During the training, it seems like the loss is not decreasing.

Can anyone know what the problem is?
The code is below

I have multiple models and optimizers, and in the for c in range(classnum):
loop, I am trying to compute the loss from each model and optimizing the model with optimizers corresponds to the model.

Note that each optimizer is different alghorithm.

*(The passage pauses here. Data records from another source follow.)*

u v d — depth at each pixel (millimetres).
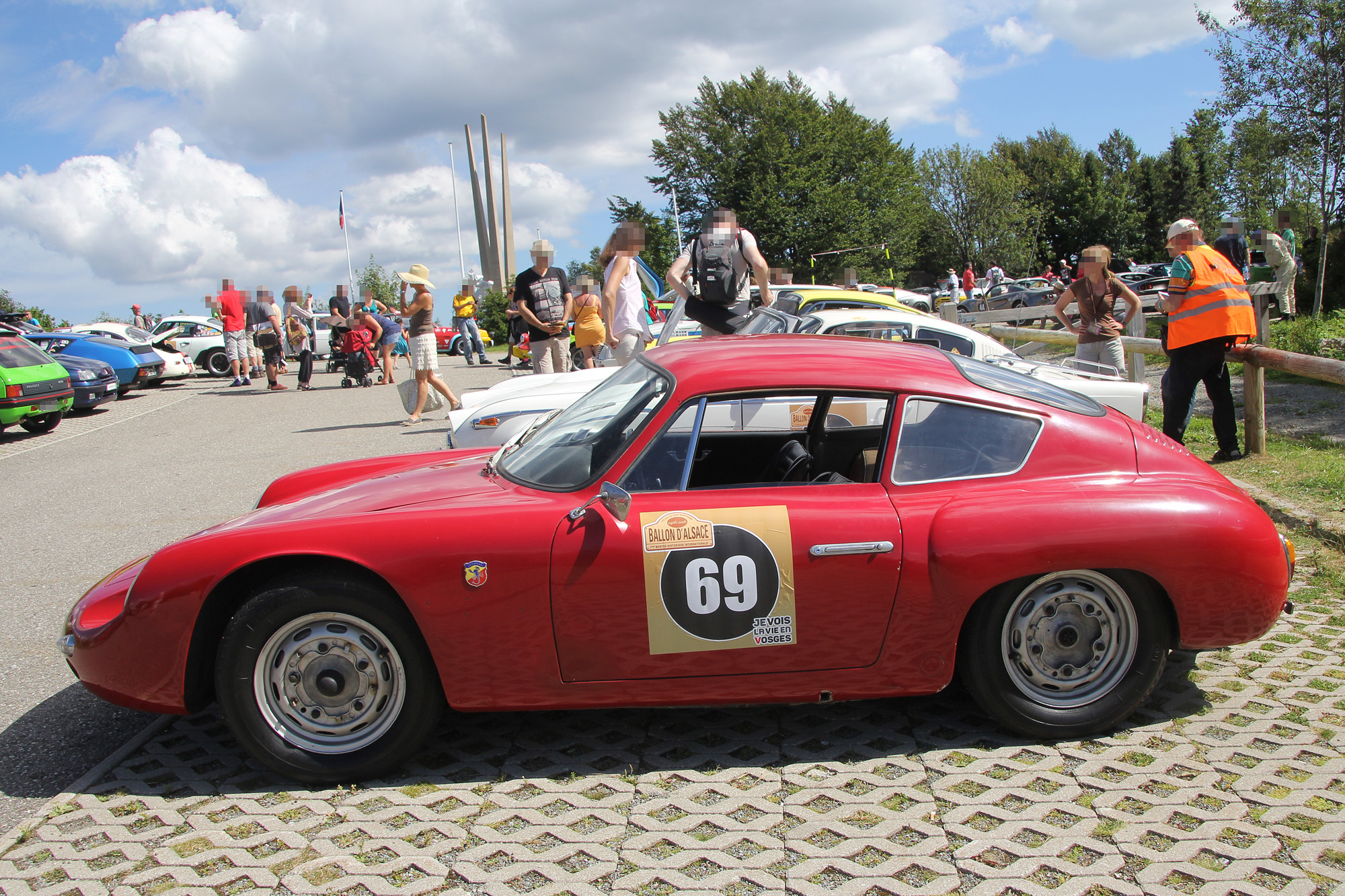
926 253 62344
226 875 2393
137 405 15859
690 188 57438
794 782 2795
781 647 2840
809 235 53406
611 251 7008
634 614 2789
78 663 2898
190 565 2805
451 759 3014
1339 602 4047
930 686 2920
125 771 2979
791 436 3438
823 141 55219
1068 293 7262
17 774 3023
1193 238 6359
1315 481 5695
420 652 2809
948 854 2400
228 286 18266
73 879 2389
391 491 3205
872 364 3102
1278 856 2350
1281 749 2875
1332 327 10781
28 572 5492
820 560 2809
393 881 2355
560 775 2883
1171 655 3621
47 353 12977
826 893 2256
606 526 2791
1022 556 2785
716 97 56062
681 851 2449
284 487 3834
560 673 2822
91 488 8164
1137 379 8695
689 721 3227
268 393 16703
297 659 2822
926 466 2977
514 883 2332
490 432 5820
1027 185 66875
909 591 2828
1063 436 3037
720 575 2799
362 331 16562
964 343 6648
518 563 2752
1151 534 2807
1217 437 6637
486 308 31344
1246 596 2875
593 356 9578
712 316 6480
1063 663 2963
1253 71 14273
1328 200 14336
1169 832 2465
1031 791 2697
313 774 2822
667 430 2951
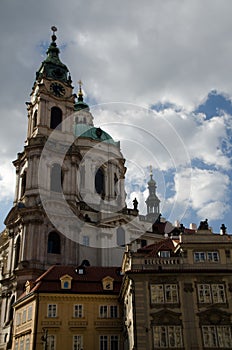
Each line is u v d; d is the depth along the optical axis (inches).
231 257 2214.6
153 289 2119.8
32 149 3796.8
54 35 4662.9
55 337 2507.4
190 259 2203.5
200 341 2004.2
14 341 2807.6
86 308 2608.3
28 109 4291.3
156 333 2020.2
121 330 2586.1
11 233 3688.5
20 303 2827.3
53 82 4217.5
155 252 2314.2
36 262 3299.7
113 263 3563.0
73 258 3462.1
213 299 2102.6
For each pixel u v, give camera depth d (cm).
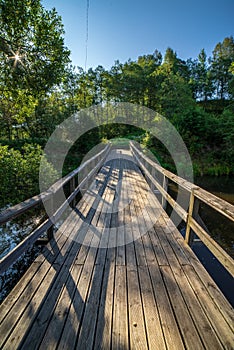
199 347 107
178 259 191
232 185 787
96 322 122
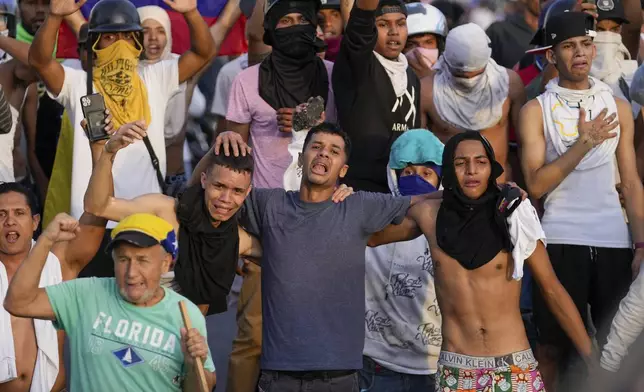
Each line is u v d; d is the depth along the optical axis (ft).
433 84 52.01
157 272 35.27
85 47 50.21
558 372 47.60
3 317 42.32
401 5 49.80
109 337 35.22
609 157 47.70
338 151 40.52
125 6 48.80
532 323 49.14
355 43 47.37
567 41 47.96
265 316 40.63
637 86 48.91
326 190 40.81
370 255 44.86
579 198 47.67
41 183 57.62
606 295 47.50
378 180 48.83
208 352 35.27
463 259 40.40
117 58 48.65
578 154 46.39
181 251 39.93
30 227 43.55
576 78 48.11
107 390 35.09
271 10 49.11
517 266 39.78
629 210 48.03
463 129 51.52
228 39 59.77
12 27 55.72
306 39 48.88
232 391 48.26
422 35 56.03
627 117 48.34
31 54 47.93
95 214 39.52
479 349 40.70
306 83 49.52
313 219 40.45
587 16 48.14
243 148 39.47
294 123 48.16
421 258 44.37
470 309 40.65
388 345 44.62
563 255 47.37
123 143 38.78
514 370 40.40
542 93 51.93
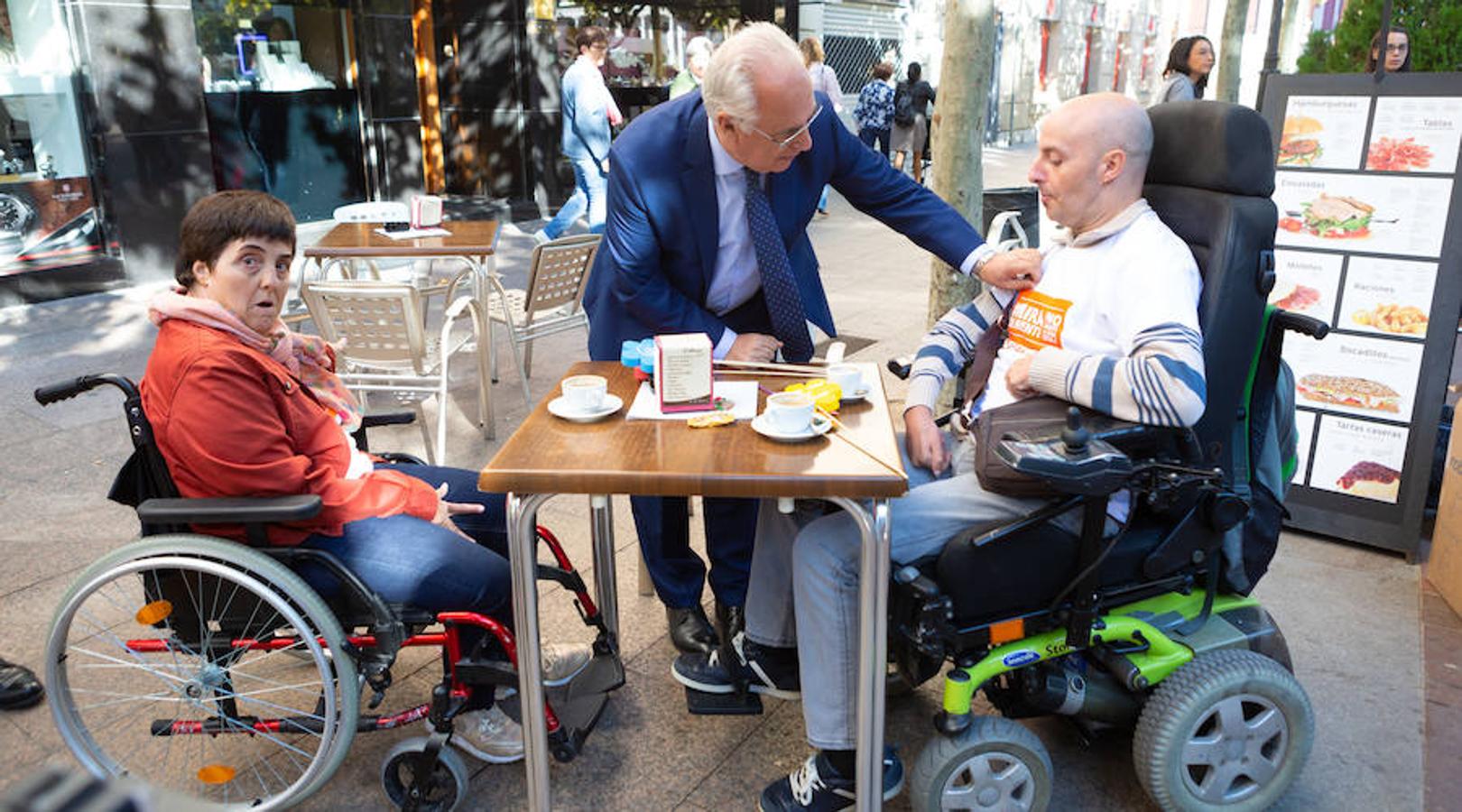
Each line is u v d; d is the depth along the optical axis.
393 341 3.85
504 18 9.29
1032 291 2.29
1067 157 2.08
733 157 2.27
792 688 2.51
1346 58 6.15
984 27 3.86
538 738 1.99
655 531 2.62
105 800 0.52
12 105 6.33
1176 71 6.66
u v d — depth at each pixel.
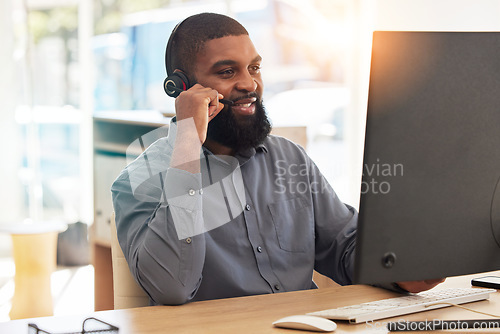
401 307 1.09
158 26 5.22
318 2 5.31
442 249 1.00
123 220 1.41
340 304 1.19
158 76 5.23
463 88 0.96
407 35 0.91
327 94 5.39
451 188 0.98
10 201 5.19
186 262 1.25
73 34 5.25
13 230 3.60
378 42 0.90
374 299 1.23
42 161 5.25
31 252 3.59
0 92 5.13
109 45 5.25
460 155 0.98
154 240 1.27
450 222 1.00
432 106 0.94
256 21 5.31
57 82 5.26
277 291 1.47
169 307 1.20
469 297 1.18
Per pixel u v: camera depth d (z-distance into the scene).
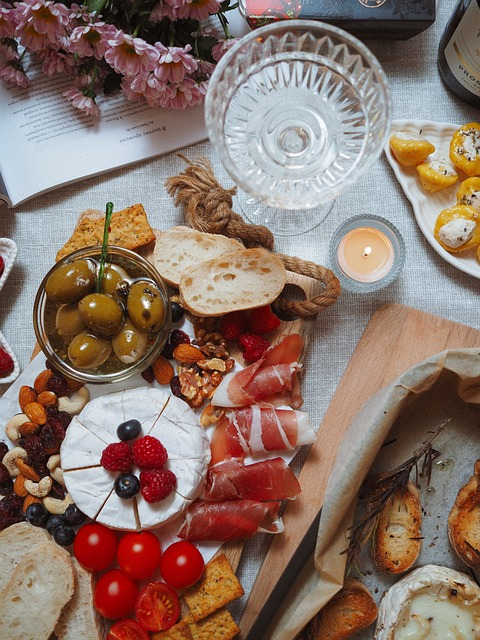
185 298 0.45
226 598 0.45
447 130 0.49
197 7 0.44
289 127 0.45
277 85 0.46
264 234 0.47
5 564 0.45
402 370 0.48
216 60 0.47
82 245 0.47
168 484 0.43
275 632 0.45
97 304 0.42
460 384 0.45
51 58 0.47
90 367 0.43
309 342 0.48
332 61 0.44
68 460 0.45
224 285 0.46
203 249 0.47
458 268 0.48
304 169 0.45
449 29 0.46
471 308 0.50
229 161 0.42
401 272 0.50
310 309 0.46
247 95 0.45
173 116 0.50
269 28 0.41
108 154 0.49
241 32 0.50
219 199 0.46
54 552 0.44
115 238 0.47
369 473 0.47
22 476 0.46
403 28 0.47
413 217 0.50
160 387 0.47
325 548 0.43
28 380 0.47
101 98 0.49
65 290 0.42
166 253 0.47
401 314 0.48
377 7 0.46
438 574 0.44
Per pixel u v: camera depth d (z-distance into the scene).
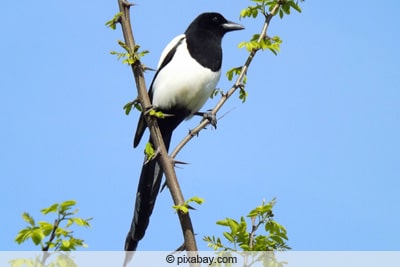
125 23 9.59
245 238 7.86
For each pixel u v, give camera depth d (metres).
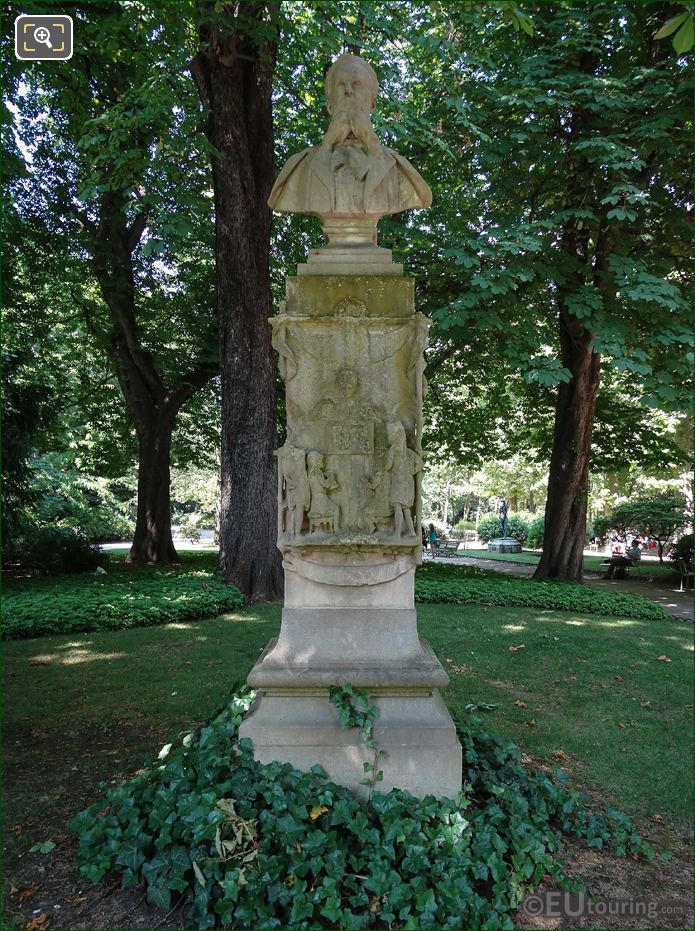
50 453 20.70
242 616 8.31
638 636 7.87
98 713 4.64
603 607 9.70
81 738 4.18
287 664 3.11
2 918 2.39
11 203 11.26
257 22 7.33
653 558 23.50
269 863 2.43
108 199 11.83
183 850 2.50
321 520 3.22
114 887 2.58
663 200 8.84
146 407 15.55
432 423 16.25
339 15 7.00
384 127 7.59
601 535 21.11
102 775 3.62
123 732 4.29
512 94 8.29
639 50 9.60
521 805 2.89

models = list[mode1, model2,...., model10]
optimizers = list[optimizer1, optimizer2,...., optimizer10]
for model in models:
model.train()
for step, inputs in enumerate(tqdm(train_loader)):
inputs = inputs.to(device)
for c in range(classnum):
optimizers[c].zero_grad()
:
:
:
outputs, mean, logvar = models[c].forward(each_input)
kld, recon = loss_function(outputs, each_input, mean, logvar, each_weights)
loss = kld + recon
loss.backward()
optimizers[c].step()
running_loss += loss.item()

So it is training just very very slowly? Have you tried different learning rate? What about only 2 models?
I don’t know what your loss is, but is it properly averaged over the samples?

I’m using Adam as an optimizer and tried several learning rate.
But nothing actually changes. And haven’t tried training with 2 models yet.

The loss function is torch.nn.BCELoss and the reason that loss is large is that because reduction is sum.

The original data’s shapes are (batch size, C, H, W) = (32, 10, 100, 100) and during the training, I’m training each channel with an independent model and optimizer. Which means the shape of input data to model is (32, 1, 100, 100).

And also original data is the output of the segmentation model, so each channel is the probability.